Lack of mining jobs spurs protest in Kagiso
Pan African Resources says it will not give in to the “equivalent of a construction mafia”
- Hundred of protesters shut down Kagiso on Monday morning in a protest over unemployment and illegal mining.
- The protesters were demanding jobs at the old Mintails Project recently acquired by Pan African Resources and for the company to put an end to illegal mining in the area.
- The protesters claim the mining company has not honoured its promises, and community consultations were not satisfactory.
- Pan African Resources vehemently denies this and claims the protests are instigated by “the equivalent of a construction mafia”.
On Monday, Kagiso on the West Rand came to a standstill when hundreds of people took to the streets in protest over unemployment and illegal mining in the area. Their anger was directed at the Pan African Resources mining company and the Mogale City Local Municipality.
Protesters blocked roads with burning tyres from 3am. Learners missed school and many people could not go to work.
Police used stun grenades and rubber bullets to disperse the protesters.
Gauteng police spokesperson Mavela Masondo confirmed that two arrests were made for public violence, and the suspects appeared in court on Tuesday.
In August 2022, Kagiso residents also protested about illegal mining.
Activist Beauty Nyandeni said the community were promised jobs.
“They started operating the mine last year without finishing the consultation process. We were excluded. That’s when it became a problem for us. We are feeling robbed. And the worst part is that the company doesn’t want to speak to us … They just interdicted us,” said Nyandeni.
Community leader Karabo Yumba said illegal mining was also a concern.
“Mintails just ran away and left the mines unguarded, and this created space for the illegal miners,” said Yumba.

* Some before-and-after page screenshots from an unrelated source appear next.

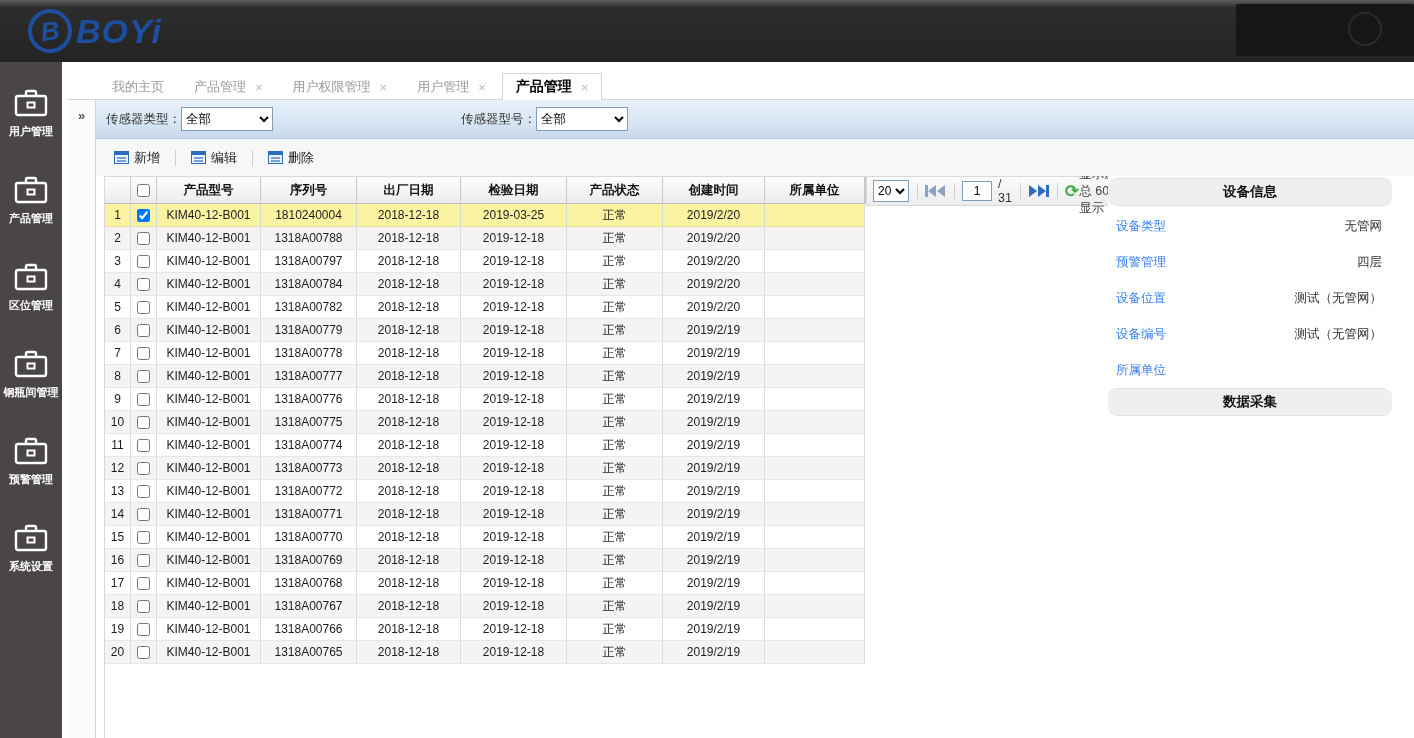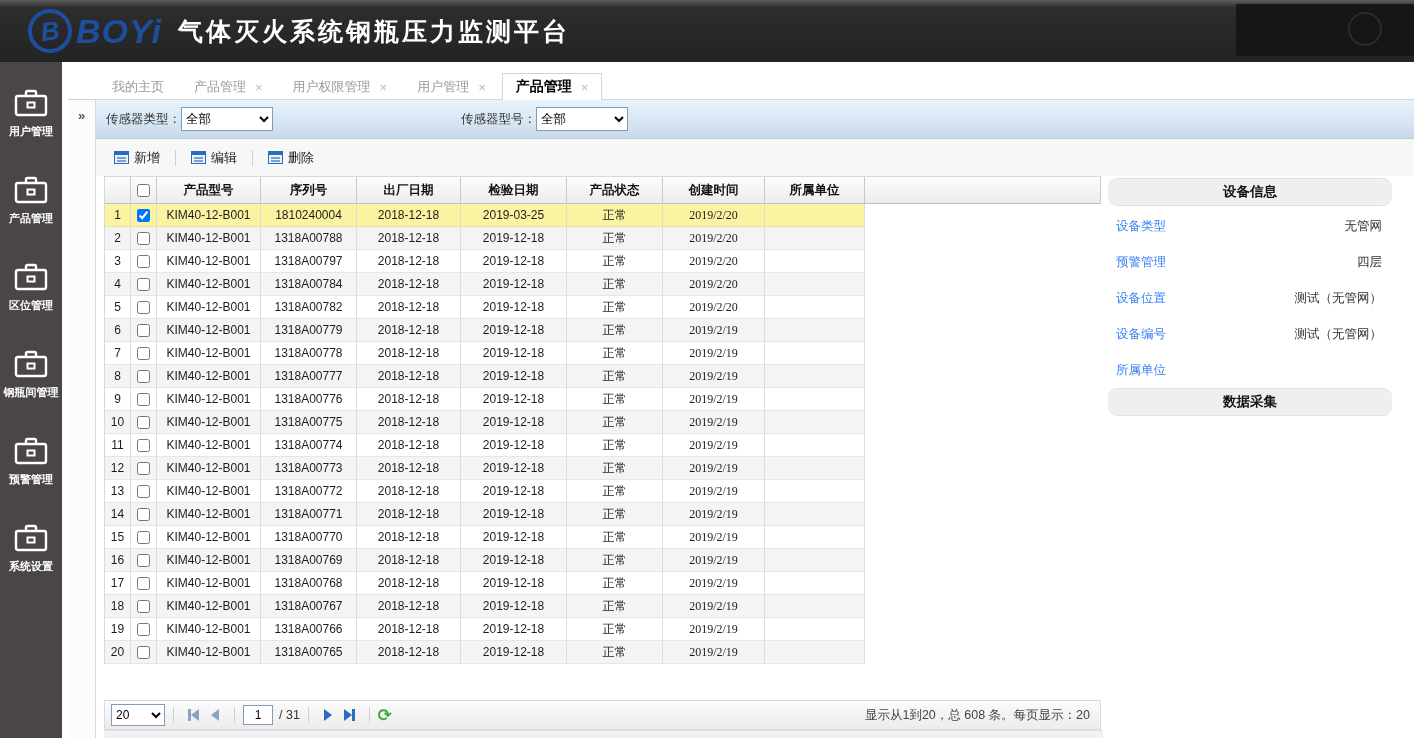--- a/index.html
+++ b/index.html
@@ -124,7 +124,6 @@
       <div class="logo-circle">B</div>
       <span class="logo-text">BOYi</span>
     </div>
-    <h1 class="app-title">气体灭火系统钢瓶压力监测平台</h1>
     <div class="topbar-dark-box"></div>
     <div class="topbar-ghost-circle"></div>
   </header>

He said Pan African Resources had bought the Mintails mine and it had engaged with the community late last year, saying it would rehabilitate the land.
Yumba said they felt duped by Pan African Resources.

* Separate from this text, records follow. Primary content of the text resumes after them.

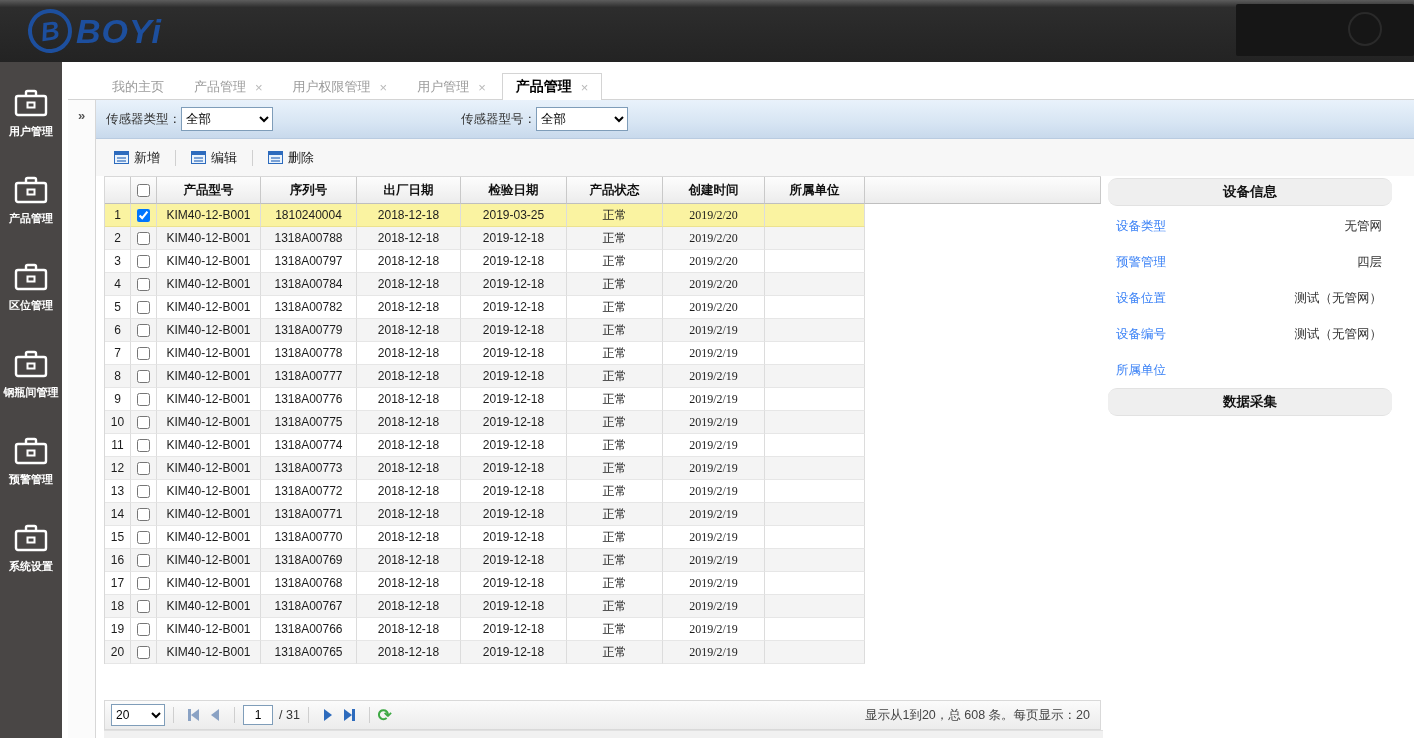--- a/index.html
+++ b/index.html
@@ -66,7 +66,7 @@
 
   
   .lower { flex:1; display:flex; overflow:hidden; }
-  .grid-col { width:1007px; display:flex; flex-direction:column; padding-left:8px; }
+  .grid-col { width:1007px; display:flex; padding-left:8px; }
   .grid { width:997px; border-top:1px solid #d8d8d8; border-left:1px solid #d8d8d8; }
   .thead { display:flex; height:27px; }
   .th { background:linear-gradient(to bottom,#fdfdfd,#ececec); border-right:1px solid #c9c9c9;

“They are continuing from where Mintails left off … We live across from these mine dumps. When the wind blows, the dust affects our health; people here are sick. We want them to stop operations and come meet with us and hear our demands.”

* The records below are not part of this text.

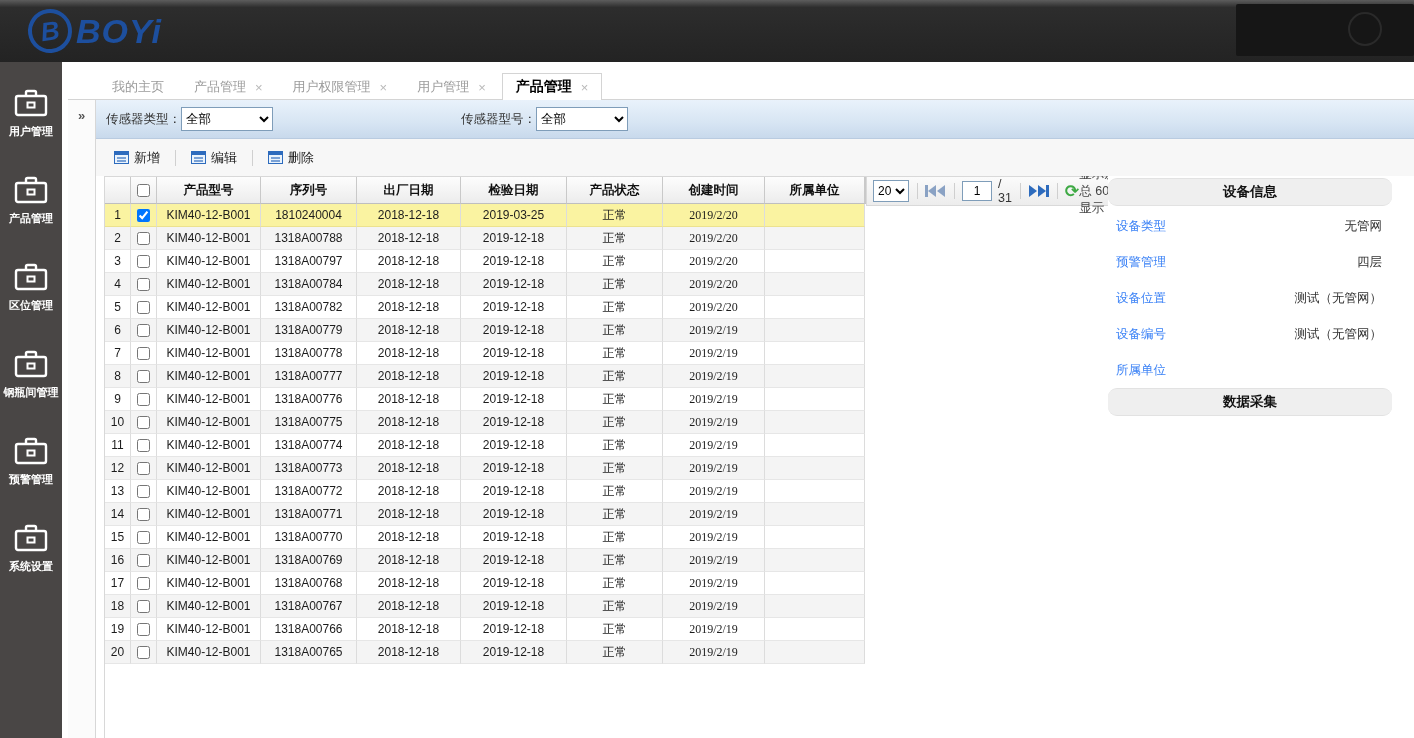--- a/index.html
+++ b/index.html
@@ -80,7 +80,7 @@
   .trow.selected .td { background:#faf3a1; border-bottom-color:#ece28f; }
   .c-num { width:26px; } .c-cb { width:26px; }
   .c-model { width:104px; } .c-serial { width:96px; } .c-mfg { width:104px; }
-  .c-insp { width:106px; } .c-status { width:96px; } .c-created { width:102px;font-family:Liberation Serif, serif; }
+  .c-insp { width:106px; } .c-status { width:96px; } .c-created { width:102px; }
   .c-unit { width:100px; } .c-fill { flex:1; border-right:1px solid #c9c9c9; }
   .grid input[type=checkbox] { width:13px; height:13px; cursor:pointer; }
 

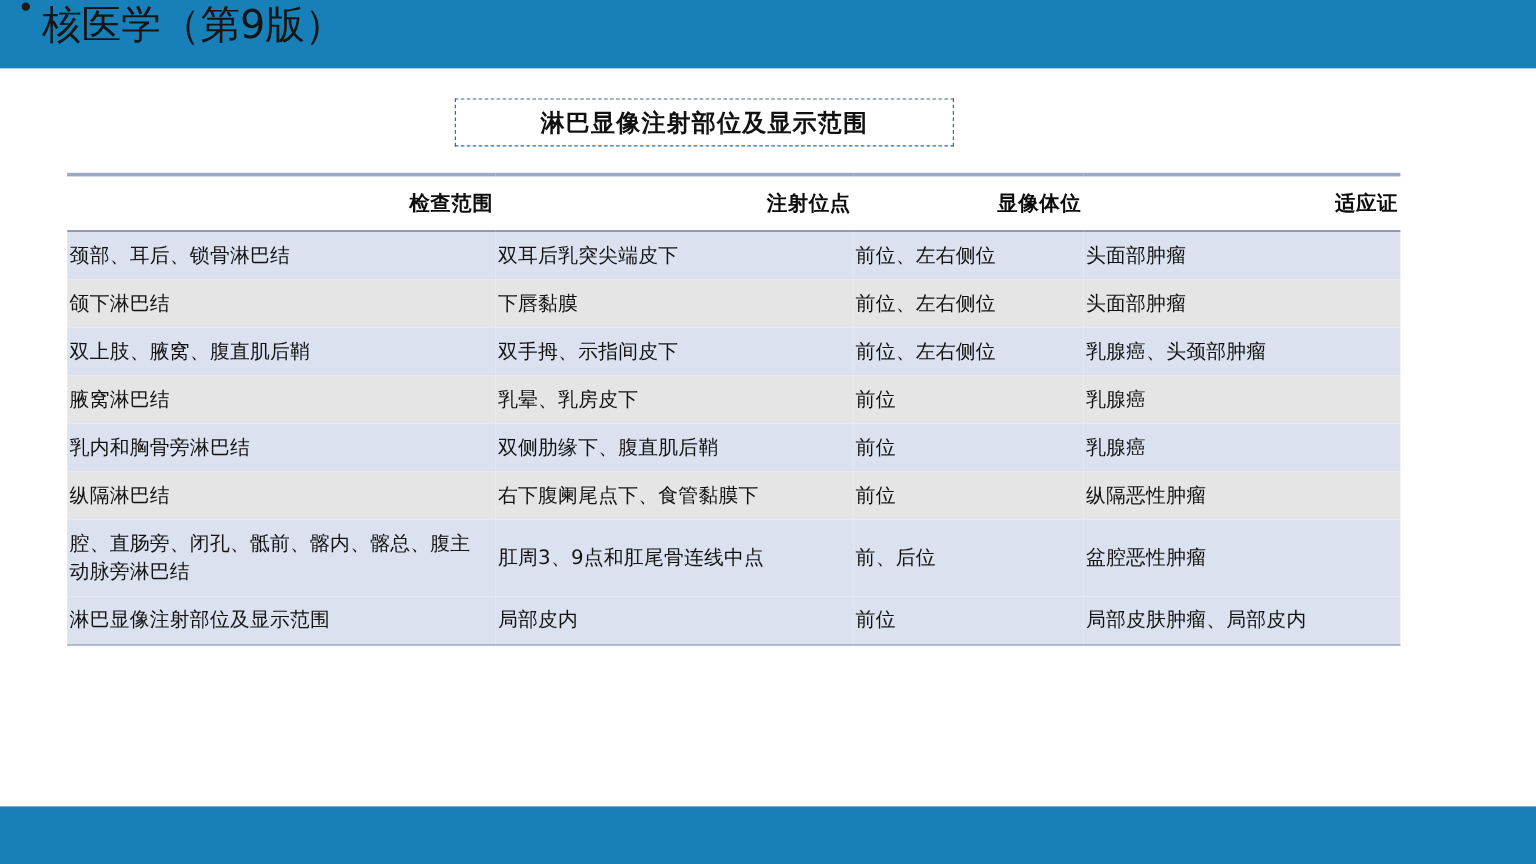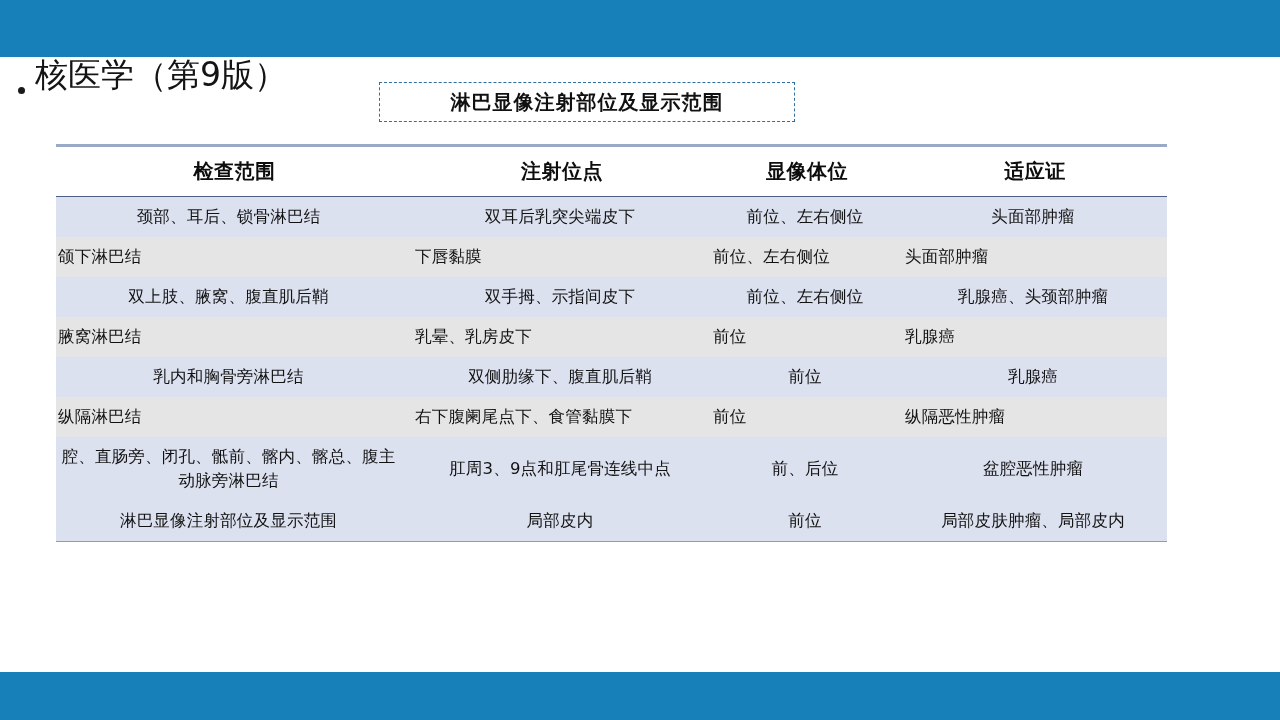--- a/index.html
+++ b/index.html
@@ -28,9 +28,8 @@
     position: absolute;
     left: 18px; top: 2px;
     display: flex;
-    align-items: flex-end;
+    align-items: flex-start;
     height: 52px;
-    margin-top: 40px;
   }
   .bullet-dot {
     width: 7px; height: 7px;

“My grandfather worked in that mine, my father also worked there. We also want to benefit … We want jobs too, and for this community to have a share,” said Yumba.
But Hethen Hira, the head of investor relations for Pan African Resources, said the company had employed a high percentage of locals and where skills were not available they sourced workers from elsewhere.
“There will be more people employed and this will be in stages as the project develops – we cannot employ everyone we require upfront.
“Construction will take place over 12 to 18 months. In that time we will spend around R2.5-billion on buying equipment and construction and concurrent rehabilitation … The life of the mine is some 20 years after construction, where there will be people employed,” said Hira.
Hira said the company would mine surface tailings deposits and fill the old mine workings with the waste material. This would prevent illegal mining activity.
“Pan African will rehabilitate the land and prevent further dust and water pollution. Returning the land to its original state will enable other economic uses, including agriculture and housing,” she said.
Hira said the mine would also include local small to medium businesses in its procurement plans.
Attempts to head off the protest
In an attempt to head off the protest, a virtual meeting was held on Sunday between Mogale City Local Municipality, Pan African Resources and community representatives. The municipality issued a statement saying a steering committee would be established to address the issues and find an “amicable solution”.
But on Monday, a statement issued by the “joint ward representatives of Mogale City” rejected the municipality’s statement as it was “not the full reflection of what was agreed”, and announced the shutdown would go ahead.
They demanded Mogale City Local Municipality and Pan African Resources declare and detail their commitments to the community, as agreed to at the meeting.
In a statement last week, Pan African Resources said it finalised the acquisition of the Mintails Project from the liquidator of Mintails Mining SA in September 2022.
“This followed a long period where the project area had been abandoned, and the plant and equipment from previous operators vandalised and stolen, resulting in significant crime, job losses and damage to the economy and environment. Communities were left in distress and pollution at unprecedented levels,” stated the company.
It said there had been “extensive community consultations during various stages of the project” as prescribed by the Department of Mineral Resources and Energy (DMRE) as part of the permitting process.
It said it had “received immense support” from “who we feel are the legitimate stakeholders” in the community.
But a sod-turning ceremony on 25 July was disrupted by people who claimed they were not consulted, not offered employment opportunities, and that local businesses were excluded.
The company said it had noted that “the very same ward councillors and certain community members that were present in our community engagements … were at the forefront of the protests and engaged with media claiming they were not consulted”.
The company said the community members and councillors were being “mobilised by individuals in the background, who arrived with high-end vehicles with personalised number plates”, which they said was the equivalent of a ‘construction mafia’.
The company then identified “these individuals” and sought a court interdict.
“Protesting and disrupting activities to demand jobs and contracts up front and without following due process will not be entertained. All contracts and employment opportunities will be transparent and awarded on basis of merit,” the statement said.
The company attached a lengthy list of consultations it said it had held with the community.